A la hora de dar respuesta a nuestras más genuinas e íntimas inquietudes humanas, espirituales o filosóficas nos hemos contentado con coleccionar cursos, retiros, iniciaciones y grados y a deglutir sin masticar el mensaje artificioso de viejos mediadores con la divinidad o de nuevos iluminados de la nueva era, que prometen llevarnos al Samadhi y otorgarnos el conocimiento una vez pasemos por caja.
En nuestro país, y en buena parte de los que nos rodean, la ciudadanía, en masa, ha decidido no escuchar su voz interior y ha pactado en percibirse protegida, amparada, tutelada y en esencia feliz, pervirtiendo todos y cada uno de estos conceptos, cerrando los ojos y tolerando la perpetuación de un sistema de gobierno totalitario y corrupto basado en un régimen partitocrático, deslegitimado y no representativo, oligárquico, disgregador, intervencionista, represor, omnipresente, omnisciente, omnímodo y omnívoro que devora, asimila y controla todos y cada uno de los poderes separados, instituciones, tribunales o estamentos e imposibilita y persigue cualquier conato de crítica, propuesta, revisión, debate o modificación del sistema de elección y gestión de lo público. La población ha creído comprar un billete exclusivo al Parnaso y le han dado, en su lugar, un pasaporte al infierno globalista y tiránico de anulación del derecho natural, de la libertad y de la expresión de todo valor humano.

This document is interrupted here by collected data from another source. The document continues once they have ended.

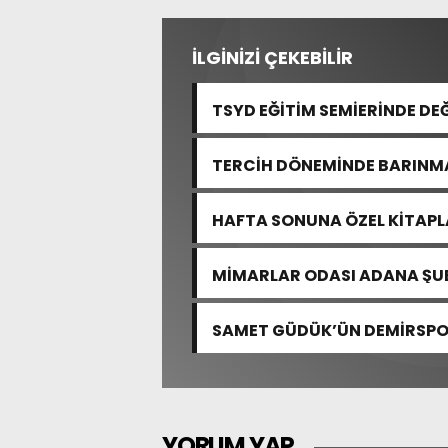
İLGİNİZİ ÇEKEBİLİR
TSYD EĞİTİM SEMİERİNDE DE
TERCİH DÖNEMİNDE BARINMA
HAFTA SONUNA ÖZEL KİTAP
MİMARLAR ODASI ADANA ŞUB
MEVZUATINA VE BİLİMSEL ES
SAMET GÜDÜK’ÜN DEMİRSPOR
YORUM YAP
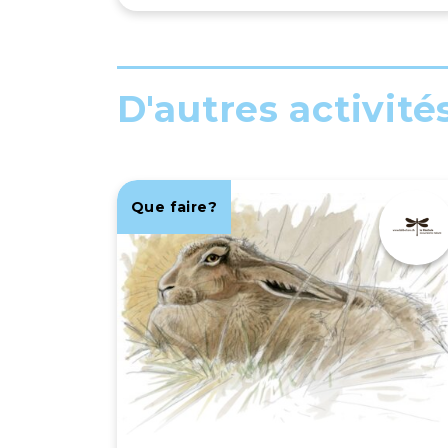
D'autres activité
Que faire?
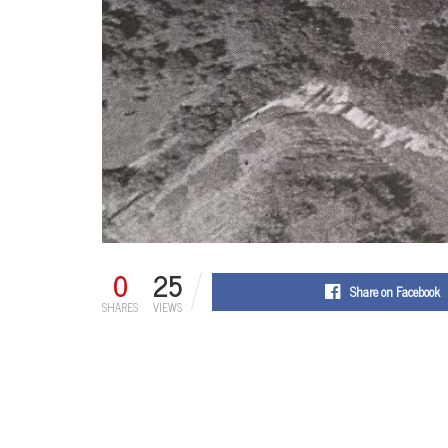
0
25
Share on Facebook
SHARES
VIEWS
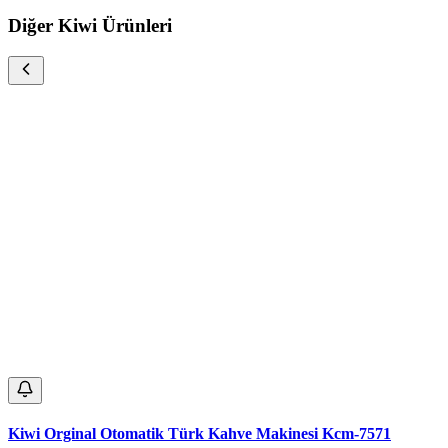
Diğer Kiwi Ürünleri
Kiwi Orginal Otomatik Türk Kahve Makinesi Kcm-7571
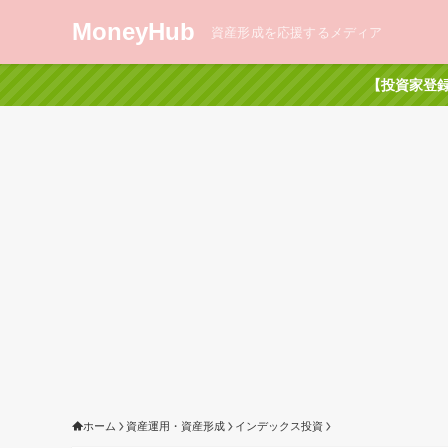
MoneyHub
資産形成を応援するメディア
【投資家登録
ホーム
資産運用・資産形成
インデックス投資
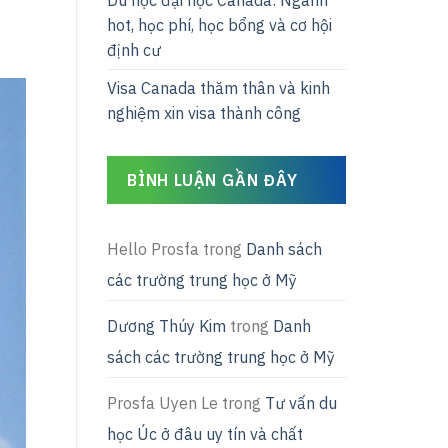
Du học đại học Canada: Ngành
hot, học phí, học bổng và cơ hội
định cư
Visa Canada thăm thân và kinh
nghiệm xin visa thành công
BÌNH LUẬN GẦN ĐÂY
Hello Prosfa
trong
Danh sách
các trường trung học ở Mỹ
Dương Thúy Kim
trong
Danh
sách các trường trung học ở Mỹ
Prosfa Uyen Le
trong
Tư vấn du
học Úc ở đâu uy tín và chất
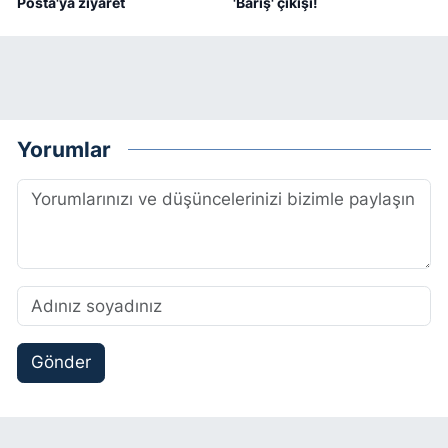
Posta'ya ziyaret
'Barış' çıkışı!
Yorumlar
Gönder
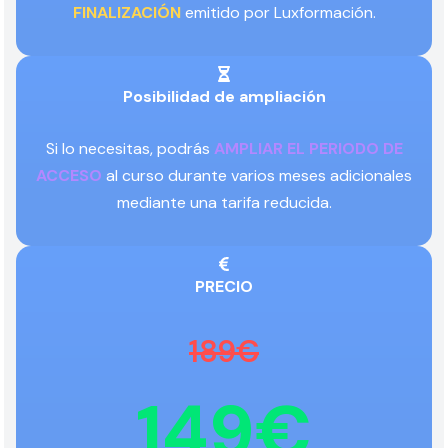
FINALIZACIÓN
emitido por Luxformación.
Posibilidad de ampliación
Si lo necesitas, podrás
AMPLIAR EL PERIODO DE
ACCESO
al curso durante varios meses adicionales
mediante una tarifa reducida.
PRECIO
189€
149€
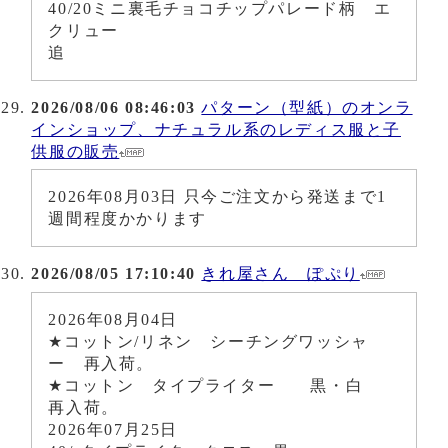
40/20ミニ裏毛チョコチップパレード柄 エ
クリュー
追
2026/08/06 08:46:03
パターン（型紙）のオンラ
インショップ、ナチュラル系のレディス服と子
供服の販売
2026年08月03日 只今ご注文から発送まで1
週間程度かかります
2026/08/05 17:10:40
きれ屋さん ぽぷり
2026年08月04日
★コットン/リネン シーチングワッシャ
ー 再入荷。
★コットン タイプライター 黒・白
再入荷。
2026年07月25日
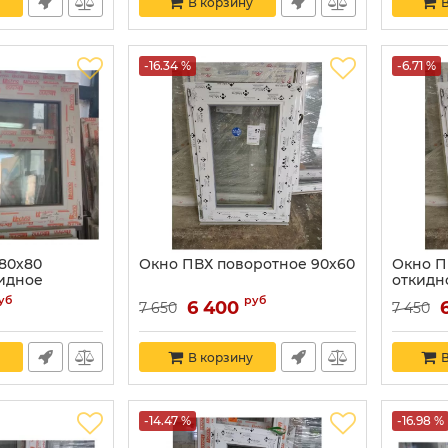
В корзину
В
-16.34 %
-6.71 %
80х80
Окно ПВХ поворотное 90х60
Окно П
идное
откидн
уб
руб
6 400
7 650
7 450
В корзину
В
-14.47 %
-16.98 %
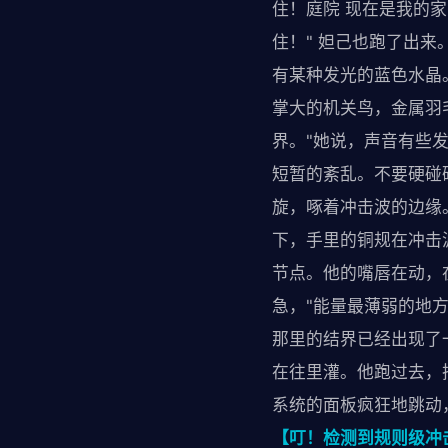
住！庭院 现在是我的家
住！" 妲己也跑了出
有某种发光的蓝色水晶
掌大的机关鸟，金属羽
界。"她说，声音有些
短暂的紊乱。不要硬碰硬
旋，啄着冲击波的边缘
下，手里的铜规在冲击
节点。他的嘴唇在动，
急，"能量最薄弱的地方
那里的结界已经出现了
在往里灌。他跑过去，
系统的面板疯狂地跳动
【叮！检测到规则级冲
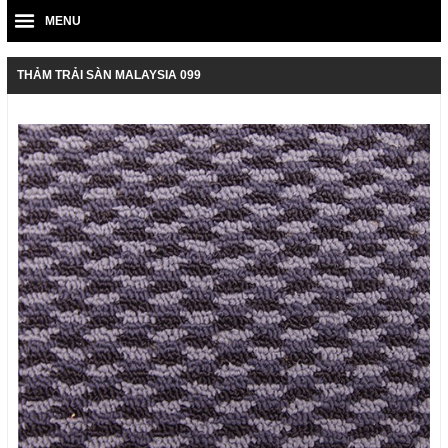
MENU
THẢM TRẢI SÀN MALAYSIA 099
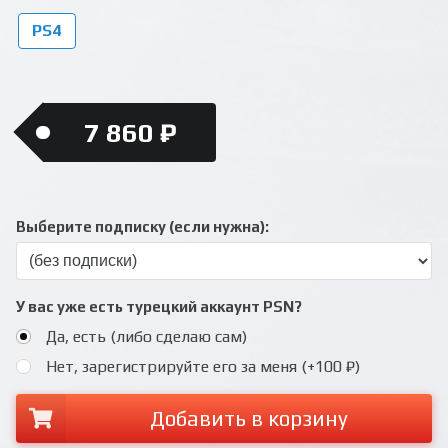
PS4
7 860 ₽
Выберите подписку (если нужна):
У вас уже есть турецкий аккаунт PSN?
Да, есть (либо сделаю сам)
Нет, зарегистрируйте его за меня (+100 ₽)
Добавить в корзину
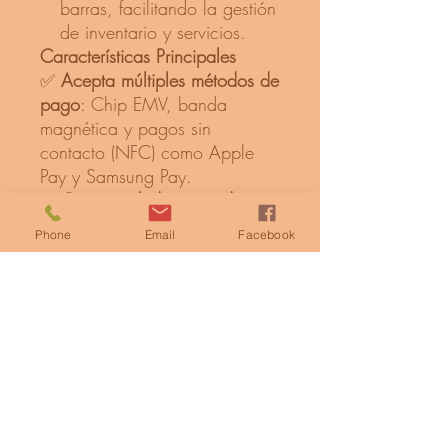
barras, facilitando la gestión
de inventario y servicios. ​
Características Principales
✅
Acepta múltiples métodos de
pago
: Chip EMV, banda
magnética y pagos sin
contacto (NFC) como Apple
Pay y Samsung Pay.
✅
Conectividad avanzada
:
Opciones de conexión
Phone
Email
Facebook
Ethernet, Wi-Fi y USB para
adaptarse a diversas
configuraciones de red. ​
✅
Interfaz de usuario
amigable
: Pantalla táctil LCD
de 5,5" que proporciona una
experiencia intuitiva para el
usuario.
✅
Impresora térmica integrada
:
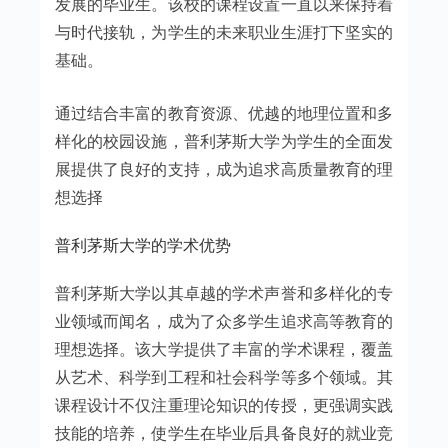
发展的毕业生。该校的课程设置一直以来保持着
与时代接轨，为学生的未来职业生涯打下坚实的
基础。
通过结合丰富的教育资源、优越的地理位置和多
样化的校园设施，普利茅斯大学为学生的全面发
展提供了良好的支持，成为追求高质量教育的理
想选择
普利茅斯大学的学术优势
普利茅斯大学以其卓越的学术声誉和多样化的专
业领域而闻名，成为了众多学生追求高等教育的
理想选择。该大学提供了丰富的学术课程，覆盖
从艺术、科学到工程和社会科学等多个领域。其
课程设计不仅注重理论知识的传授，更强调实践
技能的培养，使学生在毕业后具备良好的就业竞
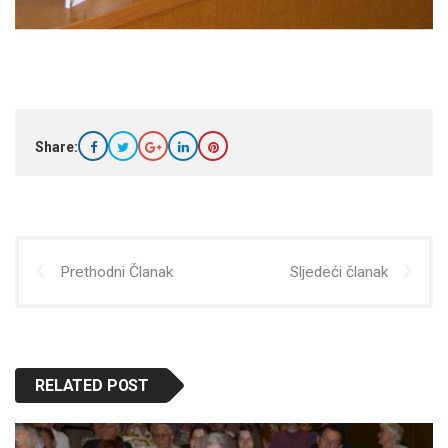
Share:
Prethodni Članak
Sljedeći članak
RELATED POST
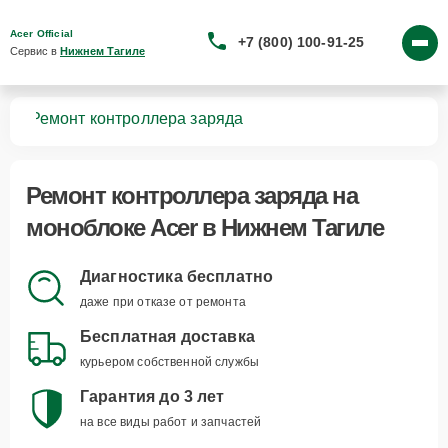
Acer Official
+7 (800) 100-91-25
Сервис в 
Нижнем Тагиле
ков
Ремонт контроллера заряда
Ремонт контроллера заряда
на
моноблоке Acer в Нижнем Тагиле
Диагностика бесплатно
даже при отказе от ремонта
Бесплатная доставка
курьером собственной службы
Гарантия до 3 лет
на все виды работ и запчастей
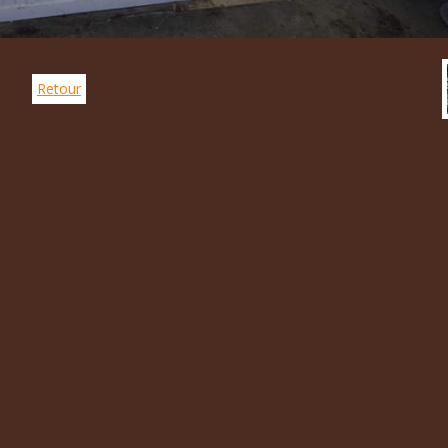
Retour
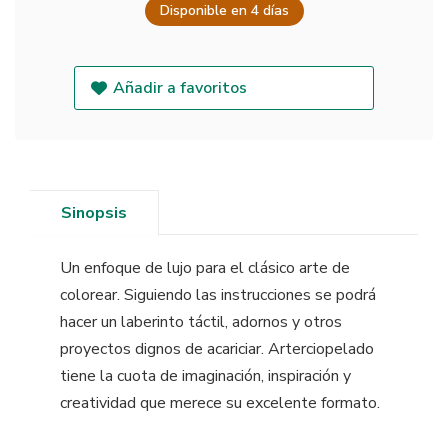
Disponible en 4 días
Añadir a favoritos
Sinopsis
Un enfoque de lujo para el clásico arte de
colorear. Siguiendo las instrucciones se podrá
hacer un laberinto táctil, adornos y otros
proyectos dignos de acariciar. Arterciopelado
tiene la cuota de imaginación, inspiración y
creatividad que merece su excelente formato.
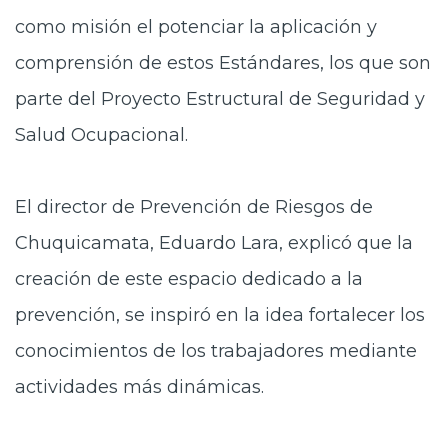
como misión el potenciar la aplicación y
comprensión de estos Estándares, los que son
parte del Proyecto Estructural de Seguridad y
Salud Ocupacional.
El director de Prevención de Riesgos de
Chuquicamata, Eduardo Lara, explicó que la
creación de este espacio dedicado a la
prevención, se inspiró en la idea fortalecer los
conocimientos de los trabajadores mediante
actividades más dinámicas.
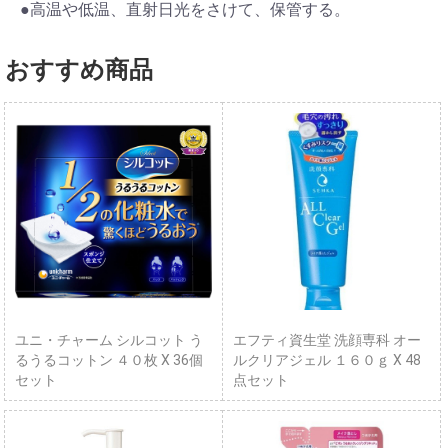
●高温や低温、直射日光をさけて、保管する。
おすすめ商品
ユニ・チャーム シルコット う
エフティ資生堂 洗顔専科 オー
るうるコットン ４０枚 X 36個
ルクリアジェル １６０ｇ X 48
セット
点セット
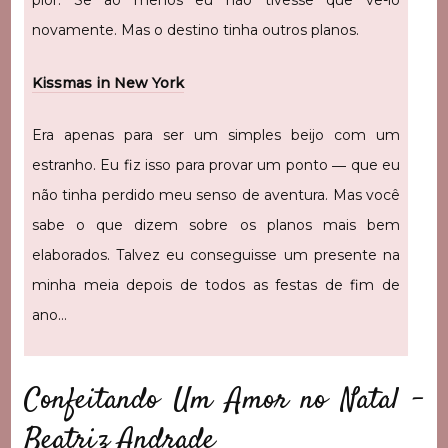
pior. Se ao menos eu não tivesse que vê-lo
novamente. Mas o destino tinha outros planos.
Kissmas in New York
Era apenas para ser um simples beijo com um
estranho. Eu fiz isso para provar um ponto ― que eu
não tinha perdido meu senso de aventura. Mas você
sabe o que dizem sobre os planos mais bem
elaborados. Talvez eu conseguisse um presente na
minha meia depois de todos as festas de fim de
ano…
Confeitando Um Amor no Natal –
Beatriz Andrade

Hoy en día las amas de casa ya no necesitan recurrir a malas imitaciones, a sucedáneos, para incorporar ciertos productos a la bolsa de la compra. ¿Por qué nosotros, como ciudadanos y seres soberanos y libres, sí lo estamos permitiendo? Hemos ido normalizando la presencia de sucedáneos en cada una de las áreas esenciales de nuestra vida, ¿será acaso porque nuestra existencia se ha convertido también en un sucedáneo insulso?
Es un buen momento, mejor que cualquier otro, para parar la máquina de ingestión diaria de inmundicias y replantearnos qué y a quiénes estamos realmente alimentando con nuestras acciones y omisiones y si es realmente riquísimo chocolate lo que creemos estar paladeando o simplemente pura mierda.